The deal is part of DBS Chief Executive Piyush Gupta’s strategy of expanding Southeast Asia’s largest bank in overseas markets, having bought an $814 million minority stake in a privately owned Chinese bank last year and distressed lender Lakshmi Vilas Bank in India.
“The acquisitions we have made since the start of the pandemic have given us a platform to build meaningful scale in some of our core markets. This acquisition is no exception,” Gupta said in a statement on Friday.
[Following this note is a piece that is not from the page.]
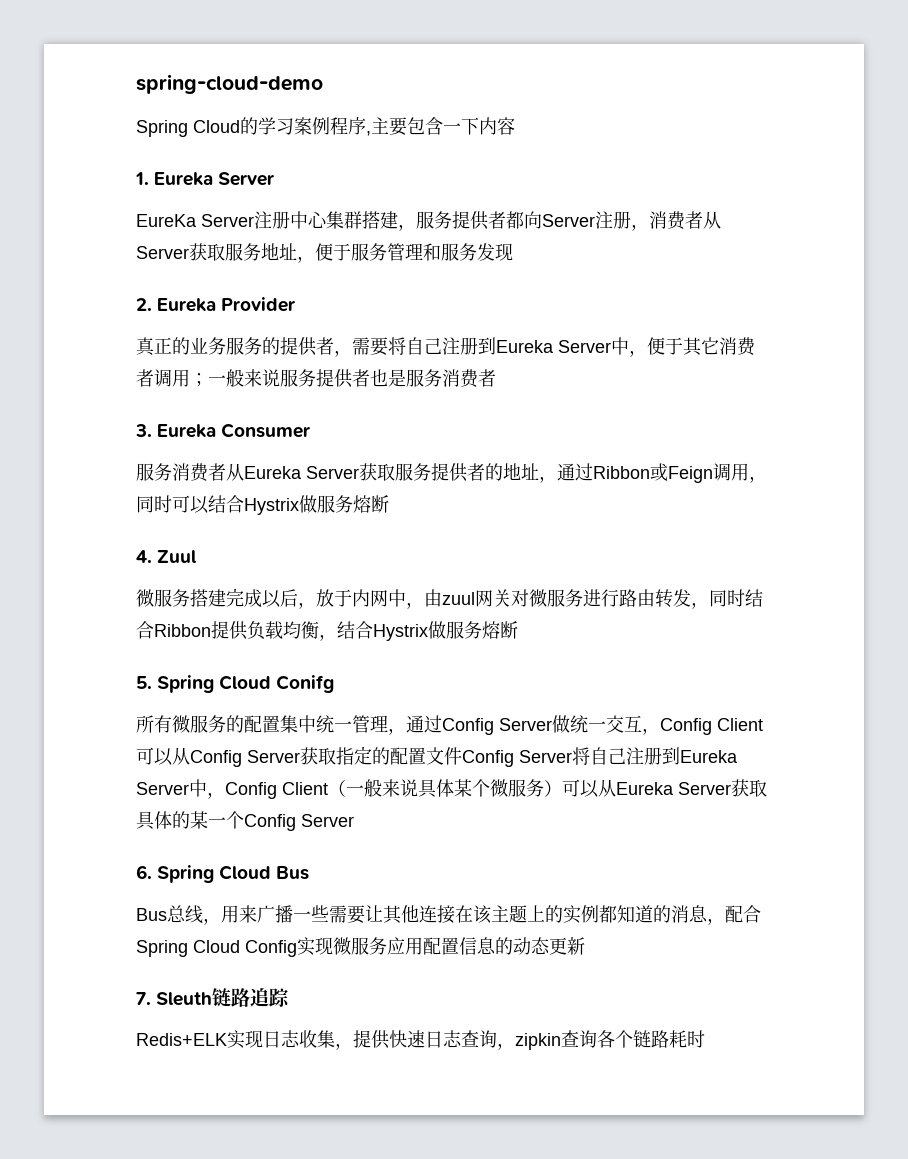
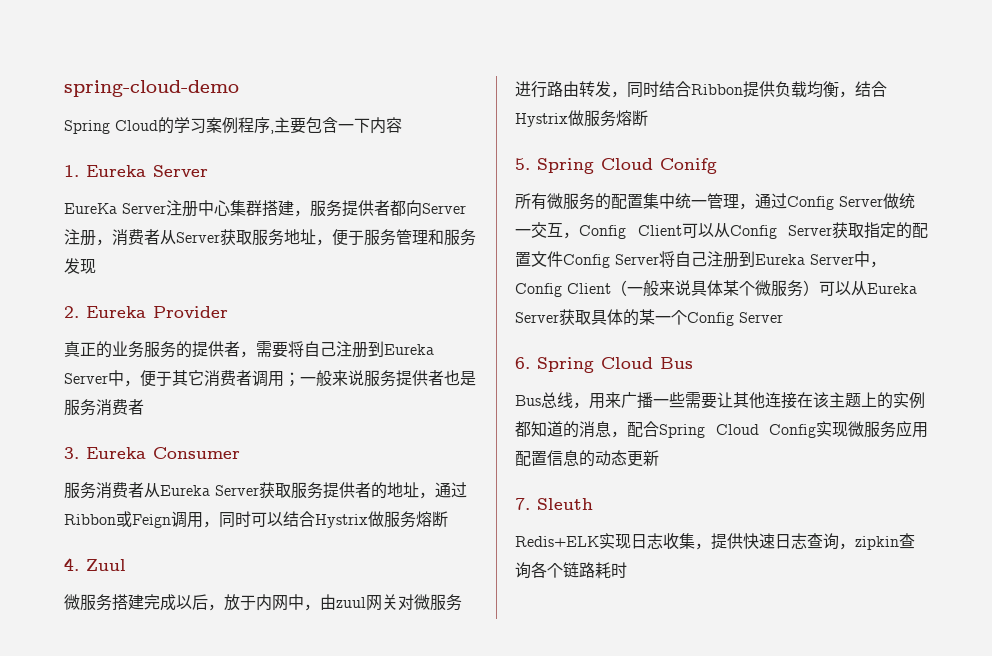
[212,988,291,1007] 链路追踪 -> (593, 504) none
DBS said it will take on over 3,500 staff from Citi’s Taiwanese business which has 2.7 million credit cards, 500,000 deposit and wealth customers and 45 branches.
The bank is funding the purchase with excess capital and said this will have no impact on its ability to pay dividends.
The transaction comes after Citi announced last year that it would exit retail operations in 10 markets in Asia as it refocuses on its more lucrative institutional and wealth management businesses.
DBS said it will pay cash for the net assets of Citi’s consumer business in Taiwan plus a premium of S$956 million. It said the deal is subject to regulatory approval and is likely to close in mid-2023.
Morgan Stanley is the financial adviser to DBS on the transaction.
Citing sources, Reuters had reported late on Thursday that DBS would announce the purchase on Friday.
Earlier this month, Citi struck a deal to sell its consumer business in four Southeast Asian markets to United Overseas Bank for about S$5 billion.